We started the project from the perspective of alpine climbing; what does an alpinist need to be more effective in mountain situations? The center zip allows for tying in more easily; you can sit up and melt snow from your hanging stove while having the bag over your shoulders, and in some situations, you can vent more effectively. Not to mention it is very easy to operate the zipper (no reaching across the bag).

“These are details on the level of minutia, but these details are real. A boundary layer of air gets trapped and has beneficial effects, but that is a discussion best had with Scotch.”

What are the factors you consider when sourcing materials?
We wanted to have a durable material that would stand up to boots inside the sleeping bag, and still be very light weight. I also wanted a fabric that wasn’t as cold to the touch the way many bags are when you first get in them. These are details on the level of minutia, but these details are real. A boundary layer of air gets trapped and has beneficial effects, but that is a discussion best had with Scotch. Patagonia also has very strict standards for minimum strengths such as tear strength. Slightly lighter materials are available, but they tear incredibly easily. We have an impressive fabric lab that tests many aspects of material qualities; we don’t choose out of a book.

 

 

What should consumers look for when shopping for a sleeping bag specifically for hiking?
Informed customers are the ones most likely to end up with a product that best suits their needs. Hiking itself is a very open-ended idea: fast hiking, light hiking, family hiking, cold weather hiking, metabolic reality/awareness, knowledgeable fuel requirements, sweat quotient, all of these things affect choosing correctly. In short, pick the best tool for the job.

What are some for sleeping bag care?
-Be gentle with zippers.
-Don’t leave a bag in its stuff sac longer than necessary.
-Clean when necessary.
-High quality bags are pretty robust and should last a very long time.

 

 

This is the first season Patagonia has released sleeping bags. How did you ensure you got it right?
I’ll speak for myself so Patagonia is not on the line here: Have some pride in the pursuit of excellence. Anyone can choose to make low carbon steel bikes for Walmart, or they can take the time and learn how to weld beautiful seams with Titanium in an inert gas environment. Patagonia wasn’t interested in building another “good” sleeping bag; we were interested in building a better bag. We have the privilege of working with our ambassadors to keep us in the reality zone, and internally at Patagonia, we have passionate outdoor folks who have spent thousands of nights in sleeping bags. This user DNA is critical. Things look awesome under the fluorescent lights.
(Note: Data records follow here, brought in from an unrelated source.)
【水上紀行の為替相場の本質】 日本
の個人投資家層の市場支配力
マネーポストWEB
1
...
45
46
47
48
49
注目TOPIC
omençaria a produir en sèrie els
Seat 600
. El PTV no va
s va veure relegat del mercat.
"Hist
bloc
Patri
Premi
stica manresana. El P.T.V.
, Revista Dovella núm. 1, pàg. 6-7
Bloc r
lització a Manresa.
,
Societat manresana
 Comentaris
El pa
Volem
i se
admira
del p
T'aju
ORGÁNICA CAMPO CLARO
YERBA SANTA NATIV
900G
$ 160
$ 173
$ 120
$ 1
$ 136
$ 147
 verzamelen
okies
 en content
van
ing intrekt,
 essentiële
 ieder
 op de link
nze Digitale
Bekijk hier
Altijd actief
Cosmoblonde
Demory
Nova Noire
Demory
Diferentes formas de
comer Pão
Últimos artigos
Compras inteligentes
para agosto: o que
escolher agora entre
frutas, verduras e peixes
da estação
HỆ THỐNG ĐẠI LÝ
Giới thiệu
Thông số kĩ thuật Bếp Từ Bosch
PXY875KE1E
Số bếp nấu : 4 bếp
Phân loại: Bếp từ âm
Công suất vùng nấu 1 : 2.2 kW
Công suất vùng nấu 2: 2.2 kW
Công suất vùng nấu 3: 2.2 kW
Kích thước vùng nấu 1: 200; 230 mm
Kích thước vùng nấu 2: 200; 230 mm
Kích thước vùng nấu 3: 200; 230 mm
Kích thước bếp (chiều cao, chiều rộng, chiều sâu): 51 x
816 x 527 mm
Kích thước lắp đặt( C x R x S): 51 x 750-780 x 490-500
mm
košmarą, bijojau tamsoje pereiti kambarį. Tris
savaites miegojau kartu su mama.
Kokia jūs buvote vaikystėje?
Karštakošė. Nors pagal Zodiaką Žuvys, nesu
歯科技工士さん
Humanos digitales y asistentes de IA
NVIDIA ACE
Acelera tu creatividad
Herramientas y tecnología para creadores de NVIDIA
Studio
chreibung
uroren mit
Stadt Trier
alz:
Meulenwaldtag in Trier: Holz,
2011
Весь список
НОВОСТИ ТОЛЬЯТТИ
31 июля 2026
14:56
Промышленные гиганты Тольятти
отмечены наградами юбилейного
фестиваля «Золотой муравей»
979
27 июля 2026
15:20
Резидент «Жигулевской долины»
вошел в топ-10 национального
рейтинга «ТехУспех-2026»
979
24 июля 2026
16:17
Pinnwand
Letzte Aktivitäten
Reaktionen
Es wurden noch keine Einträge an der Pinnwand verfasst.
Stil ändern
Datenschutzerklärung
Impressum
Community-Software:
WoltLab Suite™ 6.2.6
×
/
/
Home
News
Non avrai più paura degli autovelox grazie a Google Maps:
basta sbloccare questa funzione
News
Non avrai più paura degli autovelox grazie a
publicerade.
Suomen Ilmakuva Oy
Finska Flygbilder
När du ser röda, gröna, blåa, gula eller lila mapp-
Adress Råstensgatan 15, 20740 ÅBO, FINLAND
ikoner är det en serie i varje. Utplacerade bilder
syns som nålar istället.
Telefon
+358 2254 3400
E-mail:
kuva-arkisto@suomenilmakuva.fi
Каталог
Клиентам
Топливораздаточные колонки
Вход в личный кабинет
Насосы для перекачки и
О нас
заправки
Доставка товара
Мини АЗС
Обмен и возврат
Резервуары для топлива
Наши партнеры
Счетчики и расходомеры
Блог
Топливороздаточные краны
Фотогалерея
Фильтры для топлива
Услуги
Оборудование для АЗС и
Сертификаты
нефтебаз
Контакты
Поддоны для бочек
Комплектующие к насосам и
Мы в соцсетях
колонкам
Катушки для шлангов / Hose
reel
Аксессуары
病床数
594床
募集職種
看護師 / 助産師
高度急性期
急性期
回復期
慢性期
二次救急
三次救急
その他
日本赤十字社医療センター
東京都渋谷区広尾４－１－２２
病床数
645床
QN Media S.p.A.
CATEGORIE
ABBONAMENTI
“For me, curiosity is the foundation of every idea that eventually nudges the bar a smidge higher for the next jump.”

Where do you get inspiration as a product designer?
This is a very personal question and I suspect you might never get two similar answers from designers. For me, curiosity is the foundation of every idea that eventually nudges the bar a smidge higher for the next jump. If one is not curious about the world and how things work, it is much more difficult to envision a better way to execute something. Throw in years of materials, construction and production knowledge and you now have a foundation. And how about years of actual field experience, physiological sensitivity, imagination, the good fortune to ruminate, and…toss in the blender and I’d be shocked if you didn’t froth with ideas on a daily basis.